Here are some potential technology issues in those realms that will need to be addressed:
* How will superbills and claims be shared?
* How does billing service fit with the provider’s electronic health record (EHR) strategy?
* Does the service have an integrated EHR?
* How does the service ensure data security?
* What are the disaster recovery procedures?
* Where and how is backup data stored?
* Will a provider need to install and maintain software or access the system online?
* Is the technology HIPAA compliant?
Choosing a medical billing service company that employs technology in a way that effortlessly bridges the gap between provider and biller can mean the difference between profit and loss. By choosing a medical billing service that integrates with a provider’s EHR (or provides their own EHR), that gap can be closed even more.
Criteria #4: Pricing Options
When dealing with practices whose revenue is in the millions of dollars, the cost savings between pricing models can be in the hundreds of thousands of dollars.
There are three pricing options offered by medical billing companies and we’ve broken them down in the table below:
Description
Pros
Cons
Percentage-based The service will charge a percentage of collections or they will charge a percentage of gross claims submitted or total collections. The success of the billing company is tied to the success of the practice. Small claims may not be pursued as aggressively due to lower payoff.
Fee-based With this model, the billing services charges a fixed dollar rate per claim submitted. This model is potentially more cost effective. Less incentive for the billing service to follow-up on denied claims.
Hybrid With this model, the billing service charges on a percentage basis for certain carriers or balances and charges a flat fee for others.

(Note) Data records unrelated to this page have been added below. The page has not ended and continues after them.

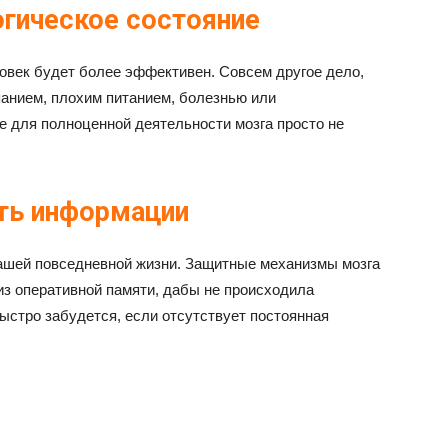
огическое состояние
ловек будет более эффективен. Совсем другое дело,
анием, плохим питанием, болезнью или
 для полноценной деятельности мозга просто не
сть информации
нашей повседневной жизни. Защитные механизмы мозга
з оперативной памяти, дабы не происходила
быстро забудется, если отсутствует постоянная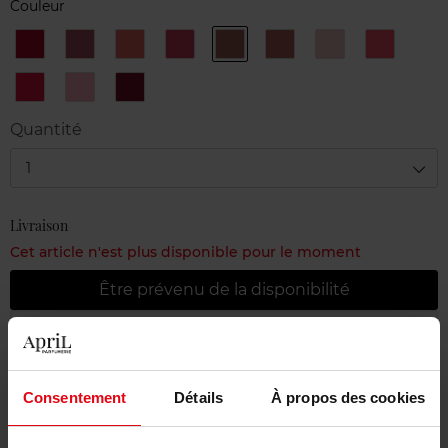
Couleur
106
119
166
172
716
722
726
728
AMARENA
BOURGEOISIE
PHYSICAL
TENDRESSE
CARAMEL
NOCE
ICING
ROSE
MOSCATA
PULPE
738
804
826
AMUSE-
ROSE
ROUGE
BOUCHE
NAÏF
GRENAT
Quantité
1
Livraison
Cet article n'est plus disponible pour le moment
Être prévenu de la disponibilité
Livraison gratuite à partir de 55€
Retour gratuit dans votre magasin
Consentement
Détails
À propos des cookies
Emballage cadeau offert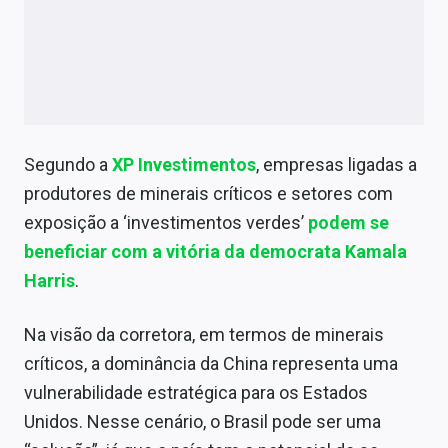
Segundo a
XP Investimentos
, empresas ligadas a
produtores de minerais críticos e setores com
exposição a ‘investimentos verdes’
podem se
beneficiar com a vitória da democrata Kamala
Harris
.
Na visão da corretora, em termos de minerais
críticos, a dominância da China representa uma
vulnerabilidade estratégica para os Estados
Unidos. Nesse cenário, o Brasil pode ser uma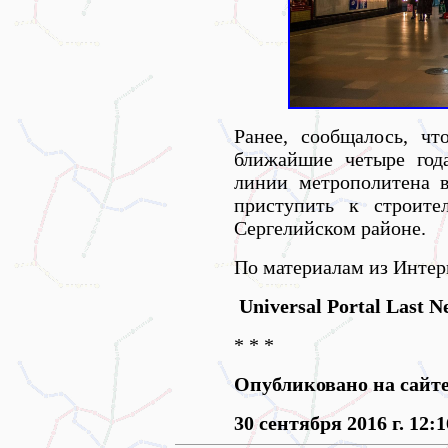
Ранее, сообщалось, ч
ближайшие четыре год
линии метрополитена 
приступить к строите
Сергелийском районе.
По материалам из Интер
Universal Portal Last N
* * *
Опубликовано на сайт
30 сентября 2016 г. 12:1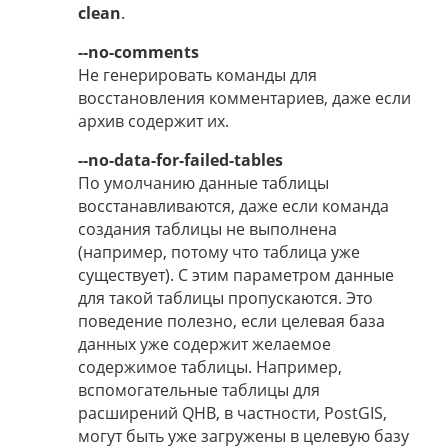
clean
.
--no-comments
Не генерировать команды для
восстановления комментариев, даже если
архив содержит их.
--no-data-for-failed-tables
По умолчанию данные таблицы
восстанавливаются, даже если команда
создания таблицы не выполнена
(например, потому что таблица уже
существует). С этим параметром данные
для такой таблицы пропускаются. Это
поведение полезно, если целевая база
данных уже содержит желаемое
содержимое таблицы. Например,
вспомогательные таблицы для
расширений QHB, в частности, PostGIS,
могут быть уже загружены в целевую базу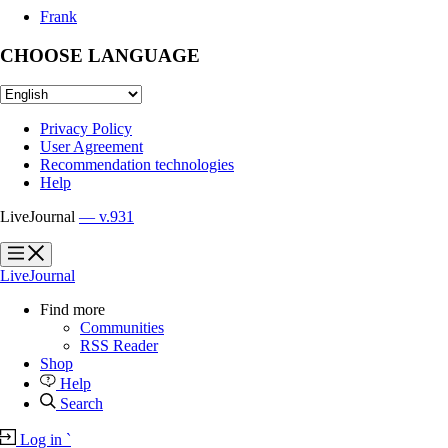
Frank
CHOOSE LANGUAGE
Privacy Policy
User Agreement
Recommendation technologies
Help
LiveJournal
— v.931
?
?
LiveJournal
Find more
Communities
RSS Reader
Shop
Help
Search
Log in
`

This model is potentially more cost effective. Less incentive for the service to follow-up on certain claims.
Percentage-based models are most common on the market today. Fee-based models are the next most common option with the hybrid option appearing with less frequency. Many billing companies offer two or three of these options.
Criteria #5: Capacity to Take on New Clients
Finally, a provider will want to get into the nitty gritty of a medical billing company’s performance to evaluate whether the company has the capacity to take them on as a client. Remember, much of the payoff in hiring a billing service comes from the pursuit of denied claims and fee collection. A billing service that doesn’t have the capacity to effectively follow up with outstanding bills will provide minimal benefit.
Determining capacity involves collecting a number of metrics about the company’s performance, including:
* Years in the business;
* Number of employees and reporting structure;
* Number of clients by specialty;
* Gross number of billings; and,
* Number of claims processed annually.
Knowing this information will help a provider determine the level of service a billing company will be able to provide to their practice. Getting even more detailed, a provider will also want to delve into a number of “quality” metrics about billing companies. These include:
* Average number of days in A/R by specialty;
* Coding, submission and follow-up delay metrics;
* By what percentage they’ve been able to increase revenues for existing clients; and,
* By what percentage they’ve been able to reduce payment delays.
How a medical billing service performs on each of these metrics will significantly affect a provider’s bottom line.